Se você se identificou com algum desses comportamentos, é importante não se desesperar e ao mesmo tempo assumir o desafio de mudar os hábitos. Afinal, é para o bem dos seus filhos – para que eles se desenvolvam plenamente como pessoas.

Ana Caroline lembra que há pais e mães que buscam ajuda de um psicólogo quando as crianças manifestam certos sintomas, mas que se negam a entrar no processo quando o profissional percebe que a raiz de alguns problemas está nos seus hábitos como pais e mães. “Então que exemplo estou dando para o meu filho?”, questiona a psicóloga.

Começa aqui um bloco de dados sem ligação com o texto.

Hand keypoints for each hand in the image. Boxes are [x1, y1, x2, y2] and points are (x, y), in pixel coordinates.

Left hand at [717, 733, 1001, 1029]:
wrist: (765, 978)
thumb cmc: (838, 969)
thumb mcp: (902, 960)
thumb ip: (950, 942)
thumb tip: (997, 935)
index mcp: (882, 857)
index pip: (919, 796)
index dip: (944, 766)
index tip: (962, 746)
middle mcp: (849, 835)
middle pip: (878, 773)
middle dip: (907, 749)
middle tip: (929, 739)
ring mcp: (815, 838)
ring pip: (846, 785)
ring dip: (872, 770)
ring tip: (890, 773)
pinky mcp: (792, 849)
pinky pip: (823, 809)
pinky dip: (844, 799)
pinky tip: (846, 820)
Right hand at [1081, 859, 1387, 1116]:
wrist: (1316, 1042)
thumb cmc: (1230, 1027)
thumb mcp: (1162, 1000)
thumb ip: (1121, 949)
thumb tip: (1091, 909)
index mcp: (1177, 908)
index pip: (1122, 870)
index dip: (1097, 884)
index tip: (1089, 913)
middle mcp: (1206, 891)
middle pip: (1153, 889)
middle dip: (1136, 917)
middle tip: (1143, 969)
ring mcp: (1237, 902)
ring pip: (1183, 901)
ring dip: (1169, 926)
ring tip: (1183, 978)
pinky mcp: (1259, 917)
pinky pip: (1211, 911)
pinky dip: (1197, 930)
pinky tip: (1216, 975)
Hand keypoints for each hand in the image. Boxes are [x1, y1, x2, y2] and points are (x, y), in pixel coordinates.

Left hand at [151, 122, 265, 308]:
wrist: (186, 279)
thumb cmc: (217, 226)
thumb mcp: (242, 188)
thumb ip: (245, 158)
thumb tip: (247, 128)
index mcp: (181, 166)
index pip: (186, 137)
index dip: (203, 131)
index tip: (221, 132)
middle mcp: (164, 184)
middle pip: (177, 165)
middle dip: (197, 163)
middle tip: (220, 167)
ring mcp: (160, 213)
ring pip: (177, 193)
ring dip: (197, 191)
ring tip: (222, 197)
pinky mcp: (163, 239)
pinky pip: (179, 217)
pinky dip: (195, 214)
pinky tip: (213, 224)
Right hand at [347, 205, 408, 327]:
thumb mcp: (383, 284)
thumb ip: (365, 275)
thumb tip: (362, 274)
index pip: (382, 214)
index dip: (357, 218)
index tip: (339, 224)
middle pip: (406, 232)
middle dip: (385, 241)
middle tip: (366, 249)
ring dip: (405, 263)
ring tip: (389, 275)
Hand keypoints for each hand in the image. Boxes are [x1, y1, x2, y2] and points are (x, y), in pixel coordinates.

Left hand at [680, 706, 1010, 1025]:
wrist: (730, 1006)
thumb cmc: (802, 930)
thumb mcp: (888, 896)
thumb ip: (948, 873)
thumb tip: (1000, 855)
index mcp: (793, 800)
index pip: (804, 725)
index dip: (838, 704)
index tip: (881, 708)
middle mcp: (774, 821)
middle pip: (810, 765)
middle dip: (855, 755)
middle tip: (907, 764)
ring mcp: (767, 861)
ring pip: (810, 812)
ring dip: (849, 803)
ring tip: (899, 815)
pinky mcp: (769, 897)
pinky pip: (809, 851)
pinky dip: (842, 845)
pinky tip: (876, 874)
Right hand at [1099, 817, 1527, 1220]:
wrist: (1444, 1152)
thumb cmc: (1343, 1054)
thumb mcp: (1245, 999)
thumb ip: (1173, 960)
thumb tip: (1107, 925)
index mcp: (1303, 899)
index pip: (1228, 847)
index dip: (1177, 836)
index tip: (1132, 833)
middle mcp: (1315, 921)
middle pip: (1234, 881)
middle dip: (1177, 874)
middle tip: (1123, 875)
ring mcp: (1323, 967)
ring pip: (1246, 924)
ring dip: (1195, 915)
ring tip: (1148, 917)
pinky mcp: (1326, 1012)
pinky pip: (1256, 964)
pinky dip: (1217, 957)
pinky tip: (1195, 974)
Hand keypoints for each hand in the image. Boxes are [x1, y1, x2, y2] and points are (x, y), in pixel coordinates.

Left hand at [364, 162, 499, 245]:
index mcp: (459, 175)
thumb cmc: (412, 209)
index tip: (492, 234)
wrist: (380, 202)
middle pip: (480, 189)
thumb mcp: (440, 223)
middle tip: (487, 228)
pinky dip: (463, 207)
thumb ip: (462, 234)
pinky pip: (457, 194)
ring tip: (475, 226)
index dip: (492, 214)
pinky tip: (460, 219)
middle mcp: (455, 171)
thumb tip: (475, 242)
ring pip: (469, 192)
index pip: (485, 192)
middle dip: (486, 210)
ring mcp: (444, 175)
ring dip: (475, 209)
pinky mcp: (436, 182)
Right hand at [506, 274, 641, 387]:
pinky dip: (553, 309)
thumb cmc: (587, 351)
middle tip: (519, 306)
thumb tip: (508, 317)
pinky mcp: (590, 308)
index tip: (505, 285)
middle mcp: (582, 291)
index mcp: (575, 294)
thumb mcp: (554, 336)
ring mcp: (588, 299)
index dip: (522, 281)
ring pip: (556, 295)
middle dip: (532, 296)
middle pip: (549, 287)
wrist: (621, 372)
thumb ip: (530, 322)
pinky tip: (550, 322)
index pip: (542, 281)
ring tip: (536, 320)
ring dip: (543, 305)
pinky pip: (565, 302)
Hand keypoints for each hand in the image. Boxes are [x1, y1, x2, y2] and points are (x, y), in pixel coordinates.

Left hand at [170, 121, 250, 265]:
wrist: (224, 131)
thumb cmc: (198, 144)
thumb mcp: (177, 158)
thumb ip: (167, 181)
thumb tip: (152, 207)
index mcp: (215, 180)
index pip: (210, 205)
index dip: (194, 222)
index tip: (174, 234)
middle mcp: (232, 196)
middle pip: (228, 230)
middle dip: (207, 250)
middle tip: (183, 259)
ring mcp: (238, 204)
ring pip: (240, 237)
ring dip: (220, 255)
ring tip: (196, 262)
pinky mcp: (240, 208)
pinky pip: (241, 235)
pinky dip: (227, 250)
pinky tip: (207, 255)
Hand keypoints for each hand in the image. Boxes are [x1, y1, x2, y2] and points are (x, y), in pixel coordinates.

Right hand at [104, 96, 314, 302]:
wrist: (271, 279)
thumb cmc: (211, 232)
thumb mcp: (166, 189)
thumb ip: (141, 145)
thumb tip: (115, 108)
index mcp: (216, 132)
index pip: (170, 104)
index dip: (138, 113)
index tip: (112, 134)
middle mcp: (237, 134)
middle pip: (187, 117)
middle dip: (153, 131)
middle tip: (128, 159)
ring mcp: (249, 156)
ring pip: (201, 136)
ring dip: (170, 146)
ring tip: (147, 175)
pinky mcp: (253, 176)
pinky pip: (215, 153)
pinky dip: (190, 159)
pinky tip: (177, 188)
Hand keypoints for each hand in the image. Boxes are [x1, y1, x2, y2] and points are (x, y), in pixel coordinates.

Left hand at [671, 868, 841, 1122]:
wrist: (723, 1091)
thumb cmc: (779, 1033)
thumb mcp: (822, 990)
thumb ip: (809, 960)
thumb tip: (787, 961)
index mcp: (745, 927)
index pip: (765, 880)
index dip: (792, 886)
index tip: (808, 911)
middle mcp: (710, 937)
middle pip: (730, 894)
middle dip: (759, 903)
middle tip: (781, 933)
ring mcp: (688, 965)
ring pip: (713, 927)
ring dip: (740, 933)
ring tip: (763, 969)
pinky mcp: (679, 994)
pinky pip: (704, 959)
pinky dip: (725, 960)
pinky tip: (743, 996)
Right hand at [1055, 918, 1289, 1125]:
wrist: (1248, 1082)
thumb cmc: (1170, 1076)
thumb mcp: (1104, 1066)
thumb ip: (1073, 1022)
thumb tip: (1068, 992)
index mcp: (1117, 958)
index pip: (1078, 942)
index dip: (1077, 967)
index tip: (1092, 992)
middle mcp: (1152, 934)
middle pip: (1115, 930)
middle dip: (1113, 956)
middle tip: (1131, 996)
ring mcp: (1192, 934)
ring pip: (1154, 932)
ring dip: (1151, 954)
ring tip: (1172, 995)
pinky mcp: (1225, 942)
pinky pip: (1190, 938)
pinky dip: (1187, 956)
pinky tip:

Avalie se esses comportamentos não precisam da ajuda de um psicoterapeuta para serem superados. Procure também por instituições que ofereçam percursos de aprofundamento do exercício parental, como “escolas de pais” em colégios e igrejas. Troque ideias com professores e pedagogos da escola de seu filho.

“É importante que os pais estejam sensibilizados sobre a sua responsabilidade. Muitas vezes se banaliza esse processo, como se tudo fosse natural e espontâneo. Não há problema em precisar de ajuda”, reforça Ana Caroline. “É um desafio, mas é um desafio muito compensador, porque traz consigo a oportunidade de curar feridas que ficaram pelo caminho e ajudar o filho a seguir o seu caminho de forma leve e saudável”.